--- What needs to be done ---
Below are records; please write out exactly the lines from the first line through the line containing "left hip: (241, 273)", with no pictures.

--- Data provided ---
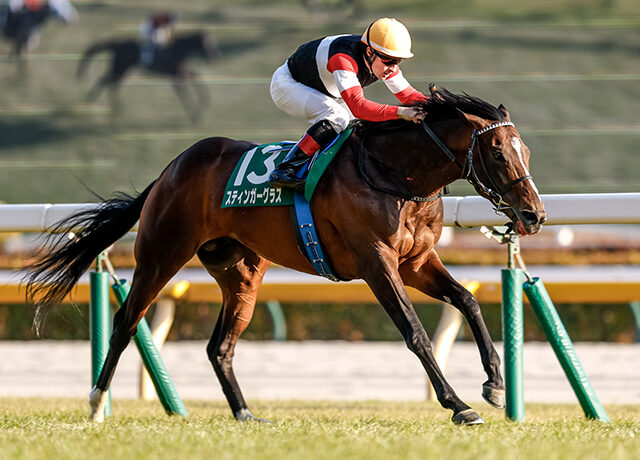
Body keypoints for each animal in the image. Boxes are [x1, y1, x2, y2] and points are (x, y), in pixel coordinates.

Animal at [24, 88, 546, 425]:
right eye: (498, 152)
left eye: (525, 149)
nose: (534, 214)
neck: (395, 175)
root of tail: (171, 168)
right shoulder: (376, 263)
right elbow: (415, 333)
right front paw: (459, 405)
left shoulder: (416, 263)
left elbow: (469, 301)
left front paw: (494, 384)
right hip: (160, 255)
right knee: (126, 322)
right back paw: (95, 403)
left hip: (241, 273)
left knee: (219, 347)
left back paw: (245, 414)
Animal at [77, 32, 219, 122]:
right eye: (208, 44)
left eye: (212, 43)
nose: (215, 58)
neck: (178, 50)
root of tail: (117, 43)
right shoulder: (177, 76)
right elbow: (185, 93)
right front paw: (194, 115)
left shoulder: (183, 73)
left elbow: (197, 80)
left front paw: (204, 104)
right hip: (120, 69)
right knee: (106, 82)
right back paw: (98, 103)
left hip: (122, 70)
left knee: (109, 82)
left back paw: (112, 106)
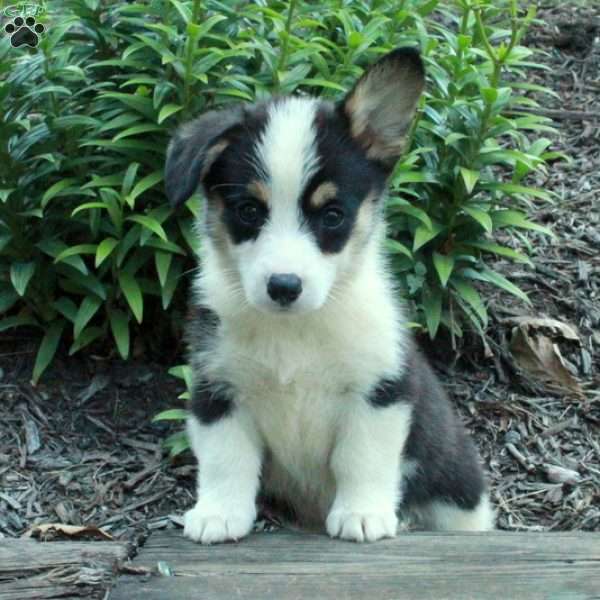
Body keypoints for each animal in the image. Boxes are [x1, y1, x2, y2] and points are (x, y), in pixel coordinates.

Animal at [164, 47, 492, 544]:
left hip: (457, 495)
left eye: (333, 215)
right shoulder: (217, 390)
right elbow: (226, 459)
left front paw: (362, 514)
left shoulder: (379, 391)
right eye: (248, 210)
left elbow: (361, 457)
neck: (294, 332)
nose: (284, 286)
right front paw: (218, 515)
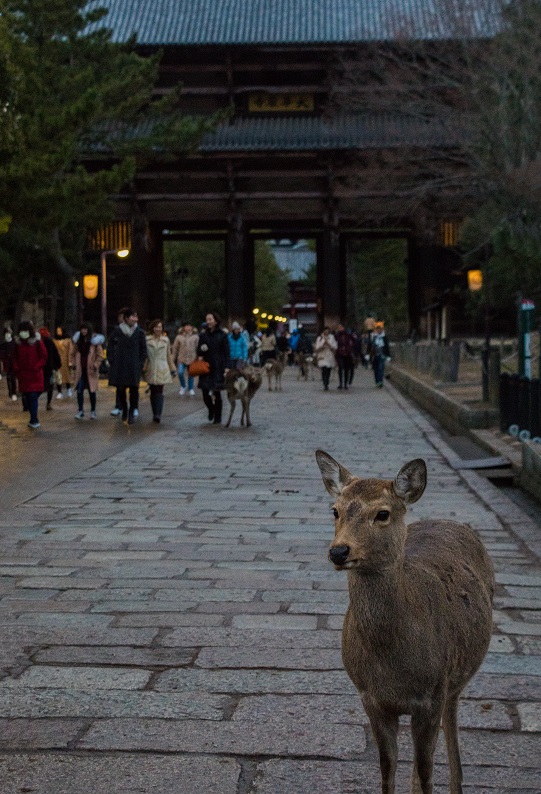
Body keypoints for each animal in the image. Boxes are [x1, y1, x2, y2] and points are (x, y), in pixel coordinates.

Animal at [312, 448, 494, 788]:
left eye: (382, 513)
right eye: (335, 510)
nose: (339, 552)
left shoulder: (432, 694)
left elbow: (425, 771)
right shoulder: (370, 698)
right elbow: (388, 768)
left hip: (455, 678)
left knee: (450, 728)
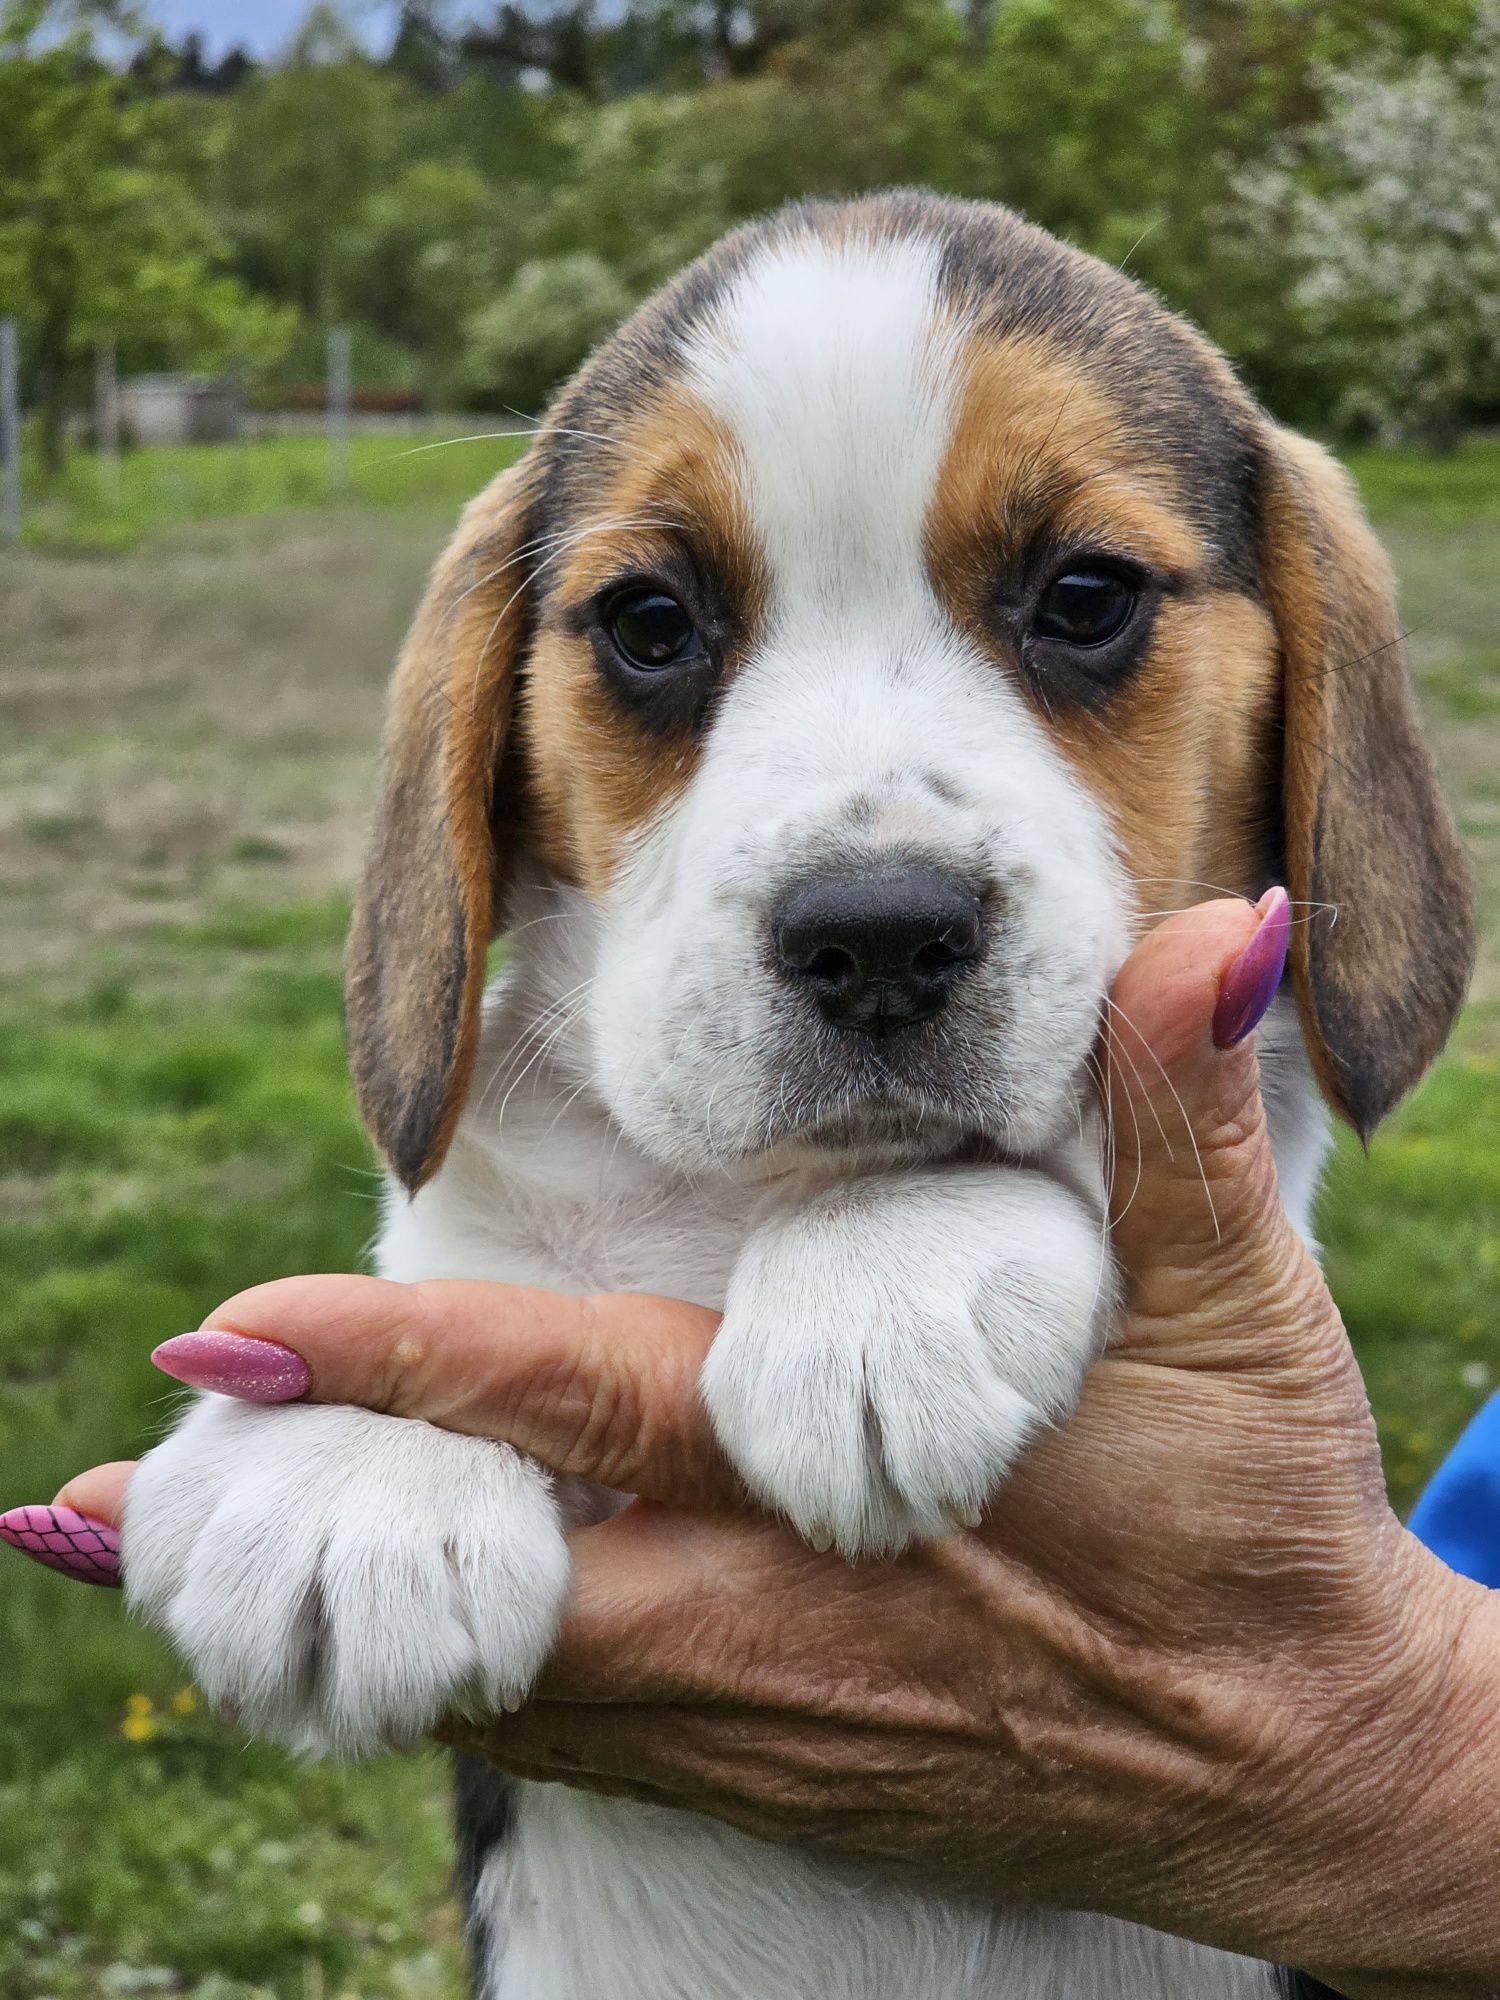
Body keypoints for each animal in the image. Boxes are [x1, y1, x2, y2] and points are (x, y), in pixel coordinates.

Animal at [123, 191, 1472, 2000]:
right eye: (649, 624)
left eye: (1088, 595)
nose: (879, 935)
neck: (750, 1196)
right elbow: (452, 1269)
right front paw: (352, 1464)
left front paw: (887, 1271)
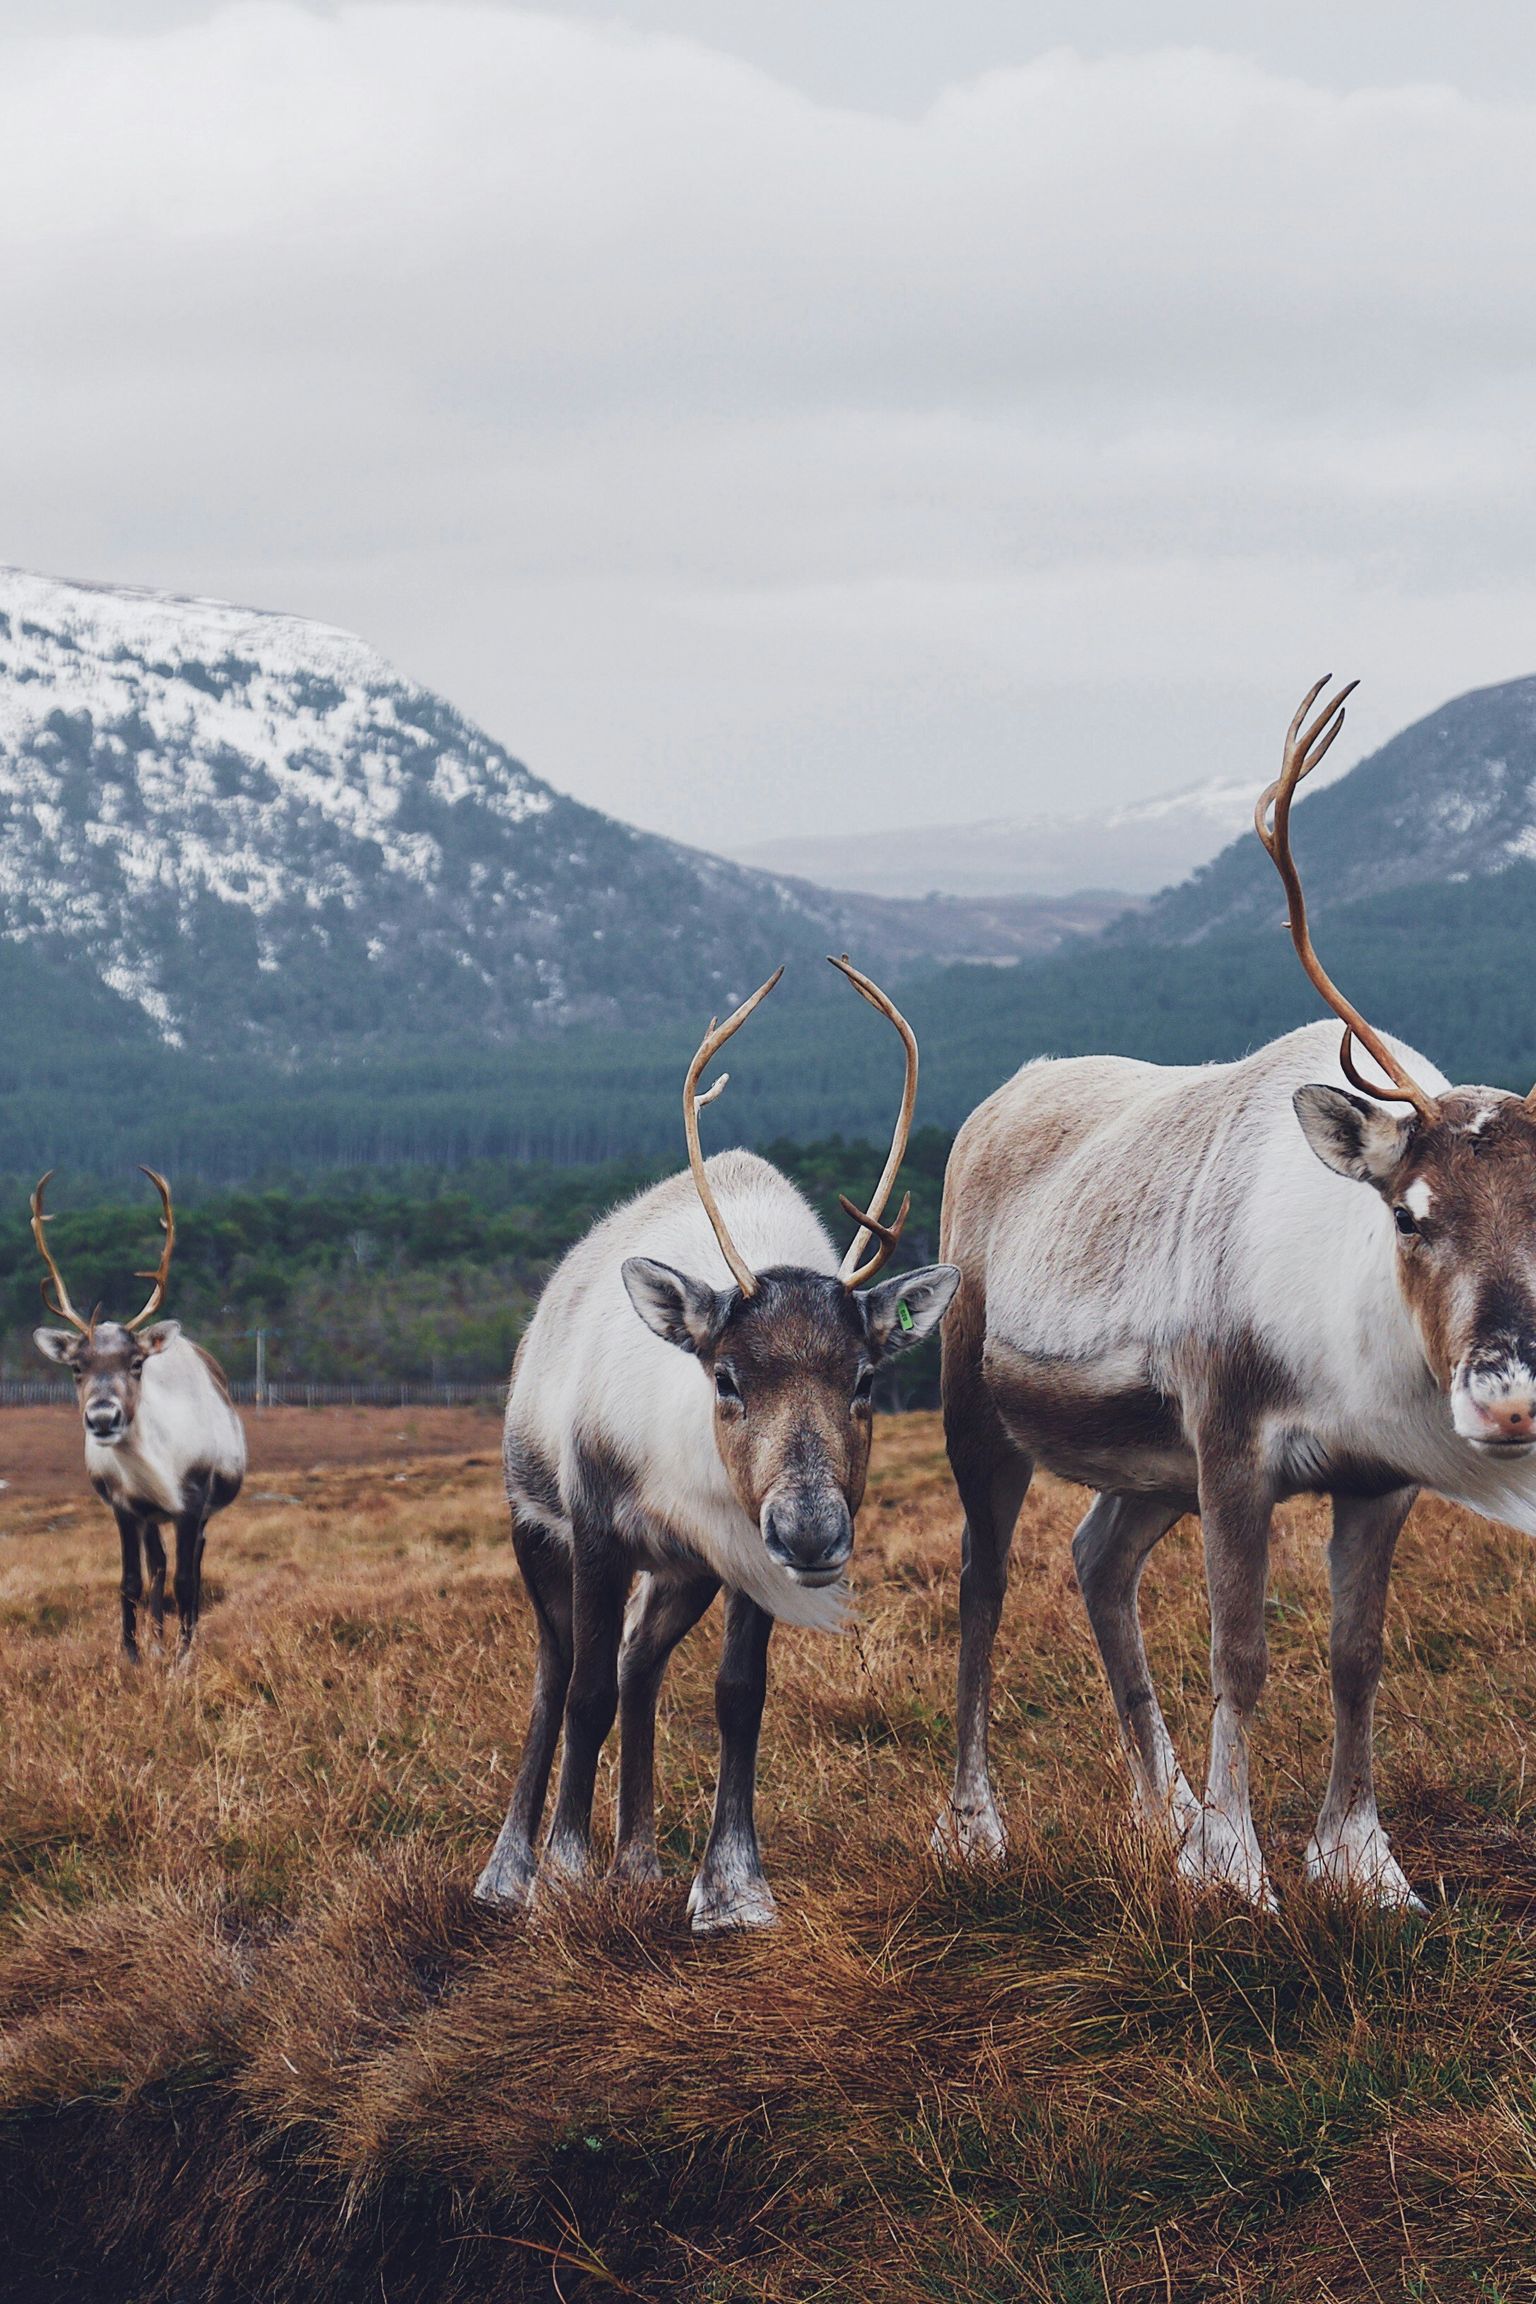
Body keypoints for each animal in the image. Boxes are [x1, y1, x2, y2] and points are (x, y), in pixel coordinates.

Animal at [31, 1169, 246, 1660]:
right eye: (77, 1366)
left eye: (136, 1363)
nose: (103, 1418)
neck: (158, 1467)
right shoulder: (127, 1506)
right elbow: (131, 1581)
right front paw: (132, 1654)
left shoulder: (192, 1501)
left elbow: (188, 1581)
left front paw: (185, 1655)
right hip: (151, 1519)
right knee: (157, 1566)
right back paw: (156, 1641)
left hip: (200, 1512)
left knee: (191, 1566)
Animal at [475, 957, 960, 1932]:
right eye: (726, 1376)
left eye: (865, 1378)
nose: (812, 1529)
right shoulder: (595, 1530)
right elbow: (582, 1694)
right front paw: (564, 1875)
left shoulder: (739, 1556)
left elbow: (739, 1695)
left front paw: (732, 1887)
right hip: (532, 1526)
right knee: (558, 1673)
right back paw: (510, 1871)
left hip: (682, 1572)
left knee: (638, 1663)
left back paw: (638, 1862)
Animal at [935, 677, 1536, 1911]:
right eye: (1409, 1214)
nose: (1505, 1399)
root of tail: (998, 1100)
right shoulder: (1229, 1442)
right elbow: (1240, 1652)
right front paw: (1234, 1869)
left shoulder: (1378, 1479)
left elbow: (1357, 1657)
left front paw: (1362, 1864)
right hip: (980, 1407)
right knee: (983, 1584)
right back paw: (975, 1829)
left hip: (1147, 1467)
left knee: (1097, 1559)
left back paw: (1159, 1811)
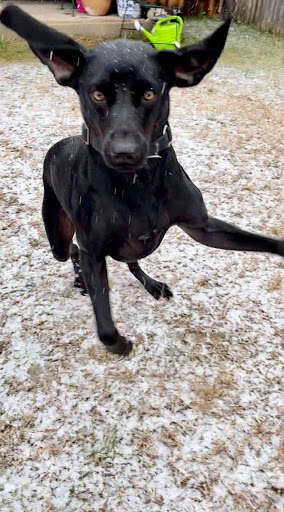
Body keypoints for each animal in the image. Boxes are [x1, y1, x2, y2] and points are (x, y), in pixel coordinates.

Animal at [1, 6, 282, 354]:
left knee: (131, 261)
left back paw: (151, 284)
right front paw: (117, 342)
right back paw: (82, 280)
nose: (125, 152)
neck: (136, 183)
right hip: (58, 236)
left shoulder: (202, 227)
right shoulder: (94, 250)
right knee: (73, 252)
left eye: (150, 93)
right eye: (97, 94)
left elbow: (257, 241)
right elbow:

--- Result ---
Body keypoints for each animal in the image. Boxes are [x1, y1, x2, y2] and points are (x, y), in pixel coordinates.

Animal at [24, 88, 546, 425]:
right eye: (498, 152)
left eye: (525, 149)
nose: (534, 214)
neck: (395, 175)
root of tail: (171, 168)
right shoulder: (376, 263)
right elbow: (415, 333)
right front paw: (459, 405)
left shoulder: (416, 263)
left elbow: (469, 301)
left front paw: (494, 384)
right hip: (160, 255)
right knee: (126, 322)
right back paw: (95, 403)
left hip: (241, 273)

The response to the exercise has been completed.